Scallop Soup á la Still Cove

Again, this is how Gladys wrote it in in the old Gourmet magazine paragraph style:

You’ll need two slices diced bacon, 1 cup thinly sliced potatoes, 2 tablespoons butter, 1-pint scallops (bay if possible), 2½ cups water, 1 tablespoon chopped parsley, ½ tablespoon chopped fresh thyme—more if you like it, or 2 teaspoons dried, 1 cup sliced tomatoes (I use the equivalent from a can of Muir Glen fire-roasted), 1/3 cup heavy cream, 2 tablespoons seasoned bread crumbs, dash (1/8 teaspoon) of mace. The latter is the outer husk of nutmeg, and it is optional. A few grains of grated nutmeg will do.

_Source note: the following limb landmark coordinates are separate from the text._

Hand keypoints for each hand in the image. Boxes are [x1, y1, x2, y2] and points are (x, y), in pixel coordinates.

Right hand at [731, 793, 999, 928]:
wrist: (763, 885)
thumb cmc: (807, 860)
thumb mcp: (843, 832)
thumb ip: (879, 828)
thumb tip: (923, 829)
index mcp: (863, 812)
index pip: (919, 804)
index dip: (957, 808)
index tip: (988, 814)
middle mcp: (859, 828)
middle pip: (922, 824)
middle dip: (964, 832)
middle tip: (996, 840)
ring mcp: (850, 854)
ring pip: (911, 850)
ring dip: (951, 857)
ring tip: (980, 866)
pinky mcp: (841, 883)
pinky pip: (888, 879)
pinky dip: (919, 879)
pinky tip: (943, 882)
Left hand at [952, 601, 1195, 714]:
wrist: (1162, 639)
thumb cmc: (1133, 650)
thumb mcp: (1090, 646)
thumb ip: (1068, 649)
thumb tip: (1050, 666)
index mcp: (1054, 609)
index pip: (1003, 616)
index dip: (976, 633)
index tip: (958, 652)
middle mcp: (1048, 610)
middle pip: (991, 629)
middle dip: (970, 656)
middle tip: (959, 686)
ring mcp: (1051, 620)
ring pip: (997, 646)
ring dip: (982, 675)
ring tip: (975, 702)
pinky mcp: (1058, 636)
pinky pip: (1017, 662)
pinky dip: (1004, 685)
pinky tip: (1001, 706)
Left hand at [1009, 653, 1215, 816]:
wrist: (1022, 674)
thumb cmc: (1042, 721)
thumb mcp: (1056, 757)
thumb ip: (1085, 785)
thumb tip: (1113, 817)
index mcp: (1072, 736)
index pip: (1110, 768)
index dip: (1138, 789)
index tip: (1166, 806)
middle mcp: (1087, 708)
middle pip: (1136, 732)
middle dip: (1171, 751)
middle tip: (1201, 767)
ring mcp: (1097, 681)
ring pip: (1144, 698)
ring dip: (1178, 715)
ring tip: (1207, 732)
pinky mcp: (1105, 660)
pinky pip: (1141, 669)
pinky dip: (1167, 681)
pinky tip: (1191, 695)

Cook bacon 2 minutes, set aside. Add butter, scallops, potatoes, parsley, and thyme. Sauté 2 minutes, then add water (preferably spring water) and cover. Cook very slowly for 2 minutes, do not boil. Add tomatoes and cook 5 more minutes, stir in cream, bacon, and crumbs. Sprinkle with mace. Stir again and serve in heated bowls. Serves about 4—maybe 2 to 3 depending on appetites. Gladys served this with garlic-toasted rolls.

Eaten with a view of a lake, who could ask for anything more?

How could I leave out an old fashioned staple found across the pond and over here? I couldn’t.

Jamie Oliver’s Cottage Pie

For a unique cottage pie, you can find a vegetarian version presented by Jamie Oliver, that renowned British chef, by going to YouTube. You can have fun watching Jamie do his stuff and then gathering the ingredients and making it yourself. He refers to what we Yankees know as yellow turnip as “Swede.” Otherwise, you might be using a couple of other ingredients you may not have used before. If you have a bowler hat around you can wear it in place of your white chef’s toque.

I might have been Manhattan-born, but am drawn to “life in the country” literature. A friend subscribed to the weekly English magazine called Country Life, and I devoured it, especially the adverts featuring some pretty snappy places for sale. English and Irish humor just make me laugh. If you read this space regularly, you’ll have read about the cartoon series that runs in the back of Country Life. It features the doings of the landed, but not overly monied, gentry. It’s called? “Tottering-by-Gently.” And I’m doing that now!